Hace muchos, muchos
años, vivía en un Castillo un Conde que se llamaba Arnulfo, que era más malo
que un cuervo.
Arnulfo no entendía por
qué tenía que cargar con el terrible peso de la maldad a los ojos de la gente.
¡Si lo dejaran!¡Si alguna vez se acercaran a
hablar con él lo conocerían realmente! Pero lo habían condenado a estar solo,
quizá para siempre.
Tampoco entendía por
qué lo comparaban con el cuervo. ¿Era acaso un ser oscuro a los ojos de la
gente y por eso lo consideraban un ser maligno?
_Quizá me he dejado
llevar demasiado por la inercia de mi nombre, ¿o son ellos los que se dejan
llevar? ¡Algunas palabras pueden ser tan poderosas!-pensaba a menudo Arnulfo. A
uno, al nacer, deberían ponerle nombres luminosos como Daniel, Manuel, con los
que asomarse al mundo a través de grandes ventanales.
Pero en su familia,
todos sus antepasados habían tenido nombres que no invitaban precisamente a la
hermosura y a adornar a quien los llevaba con un halo de bondad: Úrsula, su
madre; Sisebuto ,su padre; sus abuelos , Turismundo y Tulga; y sus abuelas,
Ataúlfa y Gundemara.
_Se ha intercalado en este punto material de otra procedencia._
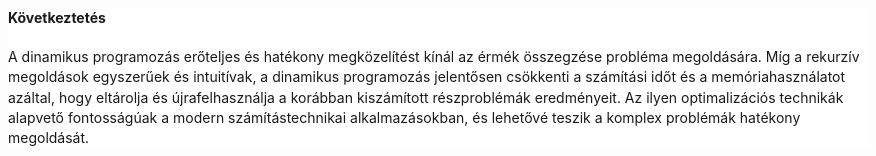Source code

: #### Következtetés

A dinamikus programozás erőteljes és hatékony megközelítést kínál az érmék összegzése probléma megoldására. Míg a rekurzív megoldások egyszerűek és intuitívak, a dinamikus programozás jelentősen csökkenti a számítási időt és a memóriahasználatot azáltal, hogy eltárolja és újrafelhasználja a korábban kiszámított részproblémák eredményeit. Az ilyen optimalizációs technikák alapvető fontosságúak a modern számítástechnikai alkalmazásokban, és lehetővé teszik a komplex problémák hatékony megoldását.

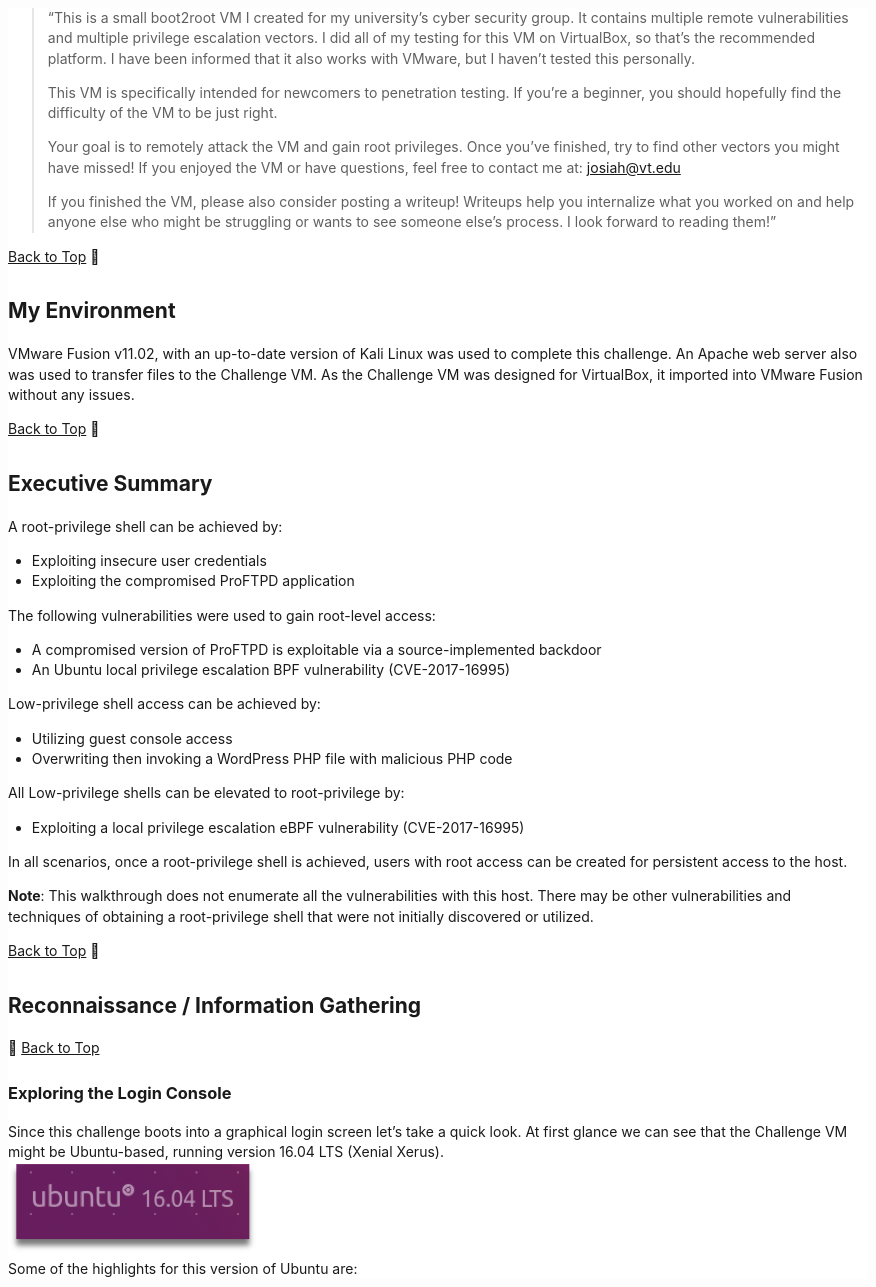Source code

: > “This is a small boot2root VM I created for my university’s cyber security group. It contains multiple remote vulnerabilities and multiple privilege escalation vectors. I did all of my testing for this VM on VirtualBox, so that’s the recommended platform. I have been informed that it also works with VMware, but I haven’t tested this personally.
>
> This VM is specifically intended for newcomers to penetration testing. If you’re a beginner, you should hopefully find the difficulty of the VM to be just right.
>
> Your goal is to remotely attack the VM and gain root privileges. Once you’ve finished, try to find other vectors you might have missed! If you enjoyed the VM or have questions, feel free to contact me at: josiah@vt.edu
>
> If you finished the VM, please also consider posting a writeup! Writeups help you internalize what you worked on and help anyone else who might be struggling or wants to see someone else’s process. I look forward to reading them!”

[Back to Top](#TOC)
<a name="MyEnvironment" href="#MyEnvironment" class="anchor"></a>&#008;
## My Environment
VMware Fusion v11.02, with an up-to-date version of Kali Linux was used to complete this challenge.  An Apache web server also was used to transfer files to the Challenge VM.  As the Challenge VM was designed for VirtualBox, it imported into VMware Fusion without any issues.

[Back to Top](#TOC)
<a name="ExecutiveSummary" href="#ExecutiveSummary" class="anchor"></a>&#008;
## Executive Summary
A root-privilege shell can be achieved by:
* Exploiting insecure user credentials
* Exploiting the compromised ProFTPD application

The following vulnerabilities were used to gain root-level access:
* A compromised version of ProFTPD is exploitable via a source-implemented backdoor
* An Ubuntu local privilege escalation BPF vulnerability (CVE-2017-16995)

Low-privilege shell access can be achieved by:
* Utilizing guest console access
* Overwriting then invoking a WordPress PHP file with malicious PHP code

All Low-privilege shells can be elevated to root-privilege by:
* Exploiting a local privilege escalation eBPF vulnerability (CVE-2017-16995)

In all scenarios, once a root-privilege shell is achieved, users with root access can be created for persistent access to the host.

**Note**: This walkthrough does not enumerate all the vulnerabilities with this host.  There may be other vulnerabilities and techniques of obtaining a root-privilege shell that were not initially discovered or utilized.

[Back to Top](#TOC)
<a name="Reconnaissance" href="#Reconnaissance" class="anchor"></a>&#008;
## Reconnaissance / Information Gathering
<a name="ExploringTheLoginConsole" href="#ExploringTheLoginConsole" class="anchor"></a>&#008;
[Back to Top](#TOC)
### Exploring the Login Console
Since this challenge boots into a graphical login screen let’s take a quick look.  At first glance we can see that the Challenge VM might be Ubuntu-based, running version 16.04 LTS (Xenial Xerus).  
![Ubuntu Version](/img/BP1CTF/BP1CTF_Login_Console_2.png)  
Some of the highlights for this version of Ubuntu are:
Y mejor no seguir, porque el árbol genealógico era
desolador, se lamentaba Arnulfo.
¡Qué culpa tengo yo de
llamarme Arnulfo!
Y, en verdad, el Conde
tenía razón. Y si hacemos caso de las crónicas, nos daremos cuenta que ni el
conde ni sus antepasados eran malas personas por llamarse como se llamaban;
sólo que entre la gente, algún hada maligna o cualquier otro ser venido del
mismísimo Averno, había llegado a aquel condado a sembrar la cizaña, de que
eran malos porque hay quien piensa que el nombre es más importante de lo que se
piensa.
Y la cizaña creció,
porque ya sabemos cómo se las gasta.